What’s wrong is that if the proposal passes, all city ordinances — including those related to fair housing — that protect gays and lesbians from discrimination will be rendered null and void.

“The issue is about making it legal to discriminate against gay people in our city,” says Lisa Zuber, co-chair of the Ypsilanti Campaign for Equality, which has been working since last year to defeat the ballot proposal. Zuber says that the main backer of the initiative is Domino’s Pizza baron Tom Monaghan. According to Zuber, Monaghan wrote a $6,500 check to the company that ran the petition drive to get the proposal on the ballot for the Nov. 5 election.

Zuber’s group has collected about $11,000 to oppose the ballot initiative, and has the support of the Ypsilanti mayor, all but one council member, and hundreds of volunteers, religious leaders and businesspeople, she says.

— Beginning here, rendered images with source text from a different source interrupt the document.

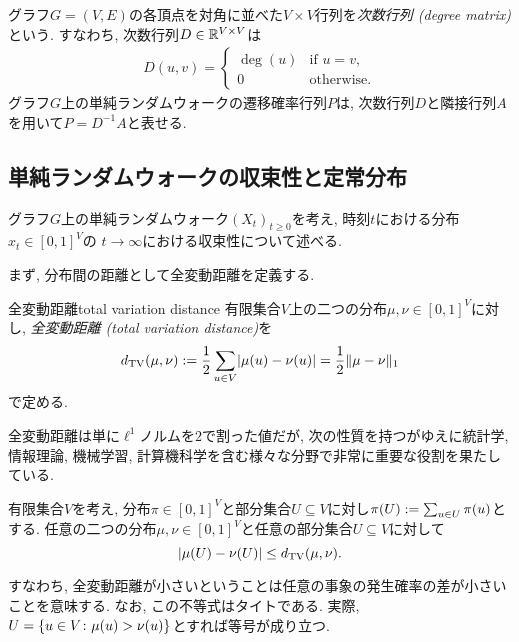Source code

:   グラフ$G=(V,E)$の各頂点を対角に並べた$V\times V$行列を\emph{次数行列 (degree matrix)}という.
  すなわち, 次数行列$D\in \Real^{V\times V}$は
  \begin{align*}
    D(u,v) = \begin{cases}
      \deg(u)	& \text{if }u=v,\\
      0 & \text{otherwise}.
    \end{cases}
  \end{align*}
  グラフ$G$上の単純ランダムウォークの遷移確率行列$P$は, 次数行列$D$と隣接行列$A$を用いて$P=D^{-1}A$と表せる.

\subsection{単純ランダムウォークの収束性と定常分布}
グラフ$G$上の単純ランダムウォーク$(X_t)_{t\ge 0}$を考え, 時刻$t$における分布$x_t \in [0,1]^V$の
$t\to \infty$における収束性について述べる.

まず, 分布間の距離として全変動距離を定義する.
\begin{definition}{全変動距離}{total variation distance}
  有限集合$V$上の二つの分布$\mu,\nu \in[0,1]^V$に対し, \emph{全変動距離 (total variation distance)}を
  \[
    \dtv (\mu ,\nu ) \defeq \frac{1}{2} \sum_{u\in V}\abs{\mu(u) - \nu(u)} = \frac{1}{2} \norm{\mu - \nu}_1
  \]
  で定める.
\end{definition}
全変動距離は単に$\ell^1$ノルムを$2$で割った値だが, 次の性質を持つがゆえに統計学, 情報理論, 機械学習, 計算機科学を含む様々な分野で非常に重要な役割を果たしている.
\begin{proposition}{}{}
  有限集合$V$を考え, 分布$\pi\in[0,1]^V$と部分集合$U\subseteq V$に対し$\pi(U)\defeq\sum_{u\in U}\pi(u)$とする.
  任意の二つの分布$\mu,\nu\in[0,1]^V$と任意の部分集合$U\subseteq V$に対して
  \[
    \abs*{ \mu(U) - \nu(U) } \le \dtv(\mu,\nu).
  \]
\end{proposition}
すなわち,
全変動距離が小さいということは任意の事象の発生確率の差が小さいことを意味する.
なお, この不等式はタイトである.
実際, $U=\cbra*{ u\in V \colon \mu(u) > \nu(u) }$とすれば等号が成り立つ.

On the other side is gazillionaire Monaghan, a religious zealot ever ready to impose his pieties on whomever his deep pockets can afford to oppress. What angers Zuber and others is that Monaghan doesn’t even live in Ypsilanti. Nor does Gary Glenn, president of American Families Association of Michigan, which is also pushing the ballot proposal. Glenn was too busy thumping his bible to return News Hits’ calls. So was the group backing this anti-gay initiative.

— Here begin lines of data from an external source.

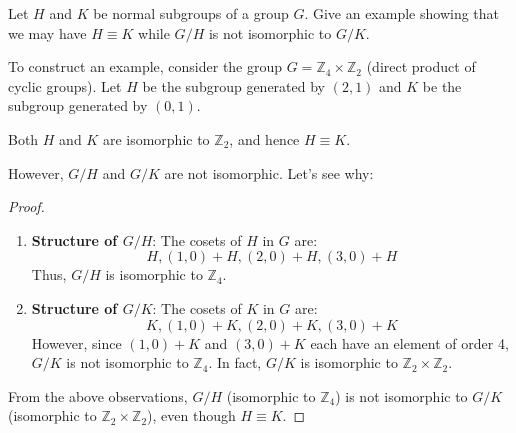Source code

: \documentclass[12pt]{amsart}
\theoremstyle{definition}
\numberwithin{equation}{section}
\theoremstyle{plain}
\newcommand{\Z}{\mathbb{Z}}
\begin{document}
\begin{exercise}{29} Let $H$ and $K$ be normal subgroups of a group $G$. Give an example showing that we may have $H \equiv K$ while $G/H$ is not isomorphic to $G/K$.
    
    To construct an example, consider the group \( G = \Z_4 \times \Z_2 \) (direct product of cyclic groups). Let \( H \) be the subgroup generated by \( (2,1) \) and \( K \) be the subgroup generated by \( (0,1) \). 

    Both \( H \) and \( K \) are isomorphic to \( \Z_2 \), and hence \( H \equiv K \). 
    
    However, \( G/H \) and \( G/K \) are not isomorphic. Let's see why:
    
    \begin{proof} $ $\\
    
    \begin{enumerate}
        \item \textbf{Structure of \( G/H \)}:
           The cosets of \( H \) in \( G \) are:
           \[ H, (1,0) + H, (2,0) + H, (3,0) + H \]
           Thus, \( G/H \) is isomorphic to \( \Z_4 \).
        
        \item \textbf{Structure of \( G/K \)}:
           The cosets of \( K \) in \( G \) are:
           \[ K, (1,0) + K, (2,0) + K, (3,0) + K \]
           However, since \( (1,0) + K \) and \( (3,0) + K \) each have an element of order 4, \( G/K \) is not isomorphic to \( \Z_4 \). In fact, \( G/K \) is isomorphic to \( \Z_2 \times \Z_2 \).
    \end{enumerate}
    
    From the above observations, \( G/H \) (isomorphic to \( \Z_4 \)) is not isomorphic to \( G/K \) (isomorphic to \( \Z_2 \times \Z_2 \)), even though \( H \equiv K \).
    
    \end{proof}
\end{exercise}
\vspace*{20pt}
\end{document}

If passed, the proposal will overhaul the Ypsilanti City Charter, doing away with a human rights ordinance the city council unanimously approved in 1997. It protects gays as well as blacks, Hispanics, the disabled, you name it from discrimination. The ballot measure also would prevent the council from passing future ordinances that outlaw discrimination against gays, lesbians or other protected groups. That sounds beyond unconstitutional — it’s disconstitutional. If this thing passes, Ypsi’s taxpayers can count on spending a bundle trying to defend it in court.